In the wake of those visits, the military-civil administration took the following steps:

  • Introduced a new flag and coat-of-arms for Kharkiv region, featuring the two-headed Russian imperial eagle and other imperial-era imagery;
  • Prepared for the new school year by introducing Russian history textbooks (Suspilne, July 12);
  • Announced the switch of pension payments to rubles (TASS, July 21);
  • Promised to go ahead with Russian passportization of the local population (TASS, July 30) and handed out the first Russian passports (TASS, August 20);
  • Distributed the first Russian license plates for local car owners (kh.ua, August 31);
  • Announced (not to be outdone by its Kherson and Zaporizhzhia counterparts) the intention to stage a referendum on this territory’s accession to the Russian Federation, with Ganchev professing full confidence in the outcome (Russian TV Channel One, TASS, September 5).

In “external” policy, Ganchev signed two parallel cooperation agreements in July 2022 with Leonid Pasechnik and Denis Pushilin, heads of the Luhansk and Donetsk “people’s republics” (“LNR”/“DNR”), respectively. Ganchev then called for speeding up the transportation of grain and sunflower seed from storage sites in his territory to Russia, allegedly to free up storage for the incoming harvest (Obektiv, August 1; 2day.kh.ua, August 2).

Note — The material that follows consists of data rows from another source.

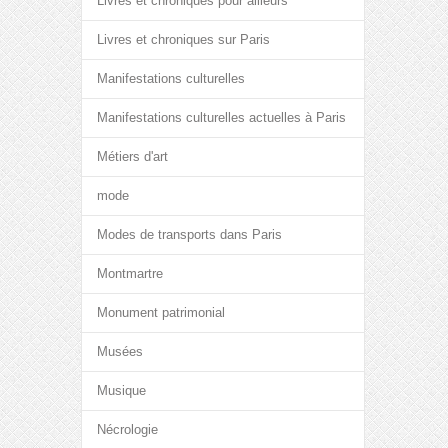
Livres et chroniques pour ailleurs
Livres et chroniques sur Paris
Manifestations culturelles
Manifestations culturelles actuelles à Paris
Métiers d'art
mode
Modes de transports dans Paris
Montmartre
Monument patrimonial
Musées
Musique
Nécrologie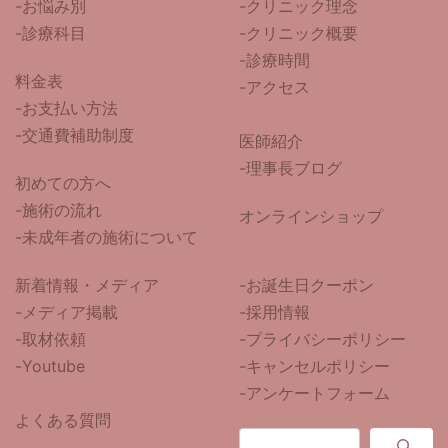
-
お悩み別
-クリニック理念
-診療科目
-クリニック概要
-診療時間
料金表
-アクセス
-お支払い方法
-交通費補助制度
医師紹介
-
理事長ブログ
初めての方へ
-施術の流れ
オンラインショップ
-未成年者の施術について
新着情報・メディア
-お誕生日クーポン
-メディア掲載
-採用情報
-取材依頼
-プライバシーポリシー
-Youtube
-キャンセルポリシー
-アンケートフォーム
よくある質問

Following the pattern observed in Kherson and Zaporizhzhia, a “Kharkiv regional government” was instituted on August 19. This body is nominally subordinated to the head of the military-civil administration but, in reality, is more powerful. While the “head” is usually (though not always) an obscure local figure, the “government’s” members are, for the most part, experienced officials from Russia with influential connections there. Moscow selected Andrey Alekseyenko as chairman of the Council of Ministers of Kharkiv region (TASS, August 19). Alekseyenko was the first deputy governor of Russia’s Krasnodar Territory (2017–2021) and mayor of the eponymous city (October 2021–August 2022). An influx of Russian carpetbaggers would probably have followed had it not been for the Ukrainian liberation of this territory.

The military-civil administration and nascent “government” decided to flee on September 9, the fourth day of the Ukrainian offensive. On that date, Ganchev called on the population to be prepared for evacuation to Russia and the “LNR” (TASS, September 9). This appeal seems to have been met with a poor response. No more than a trickle of evacuees was observed on the roads as Russia’s political project collapsed in Kharkiv region.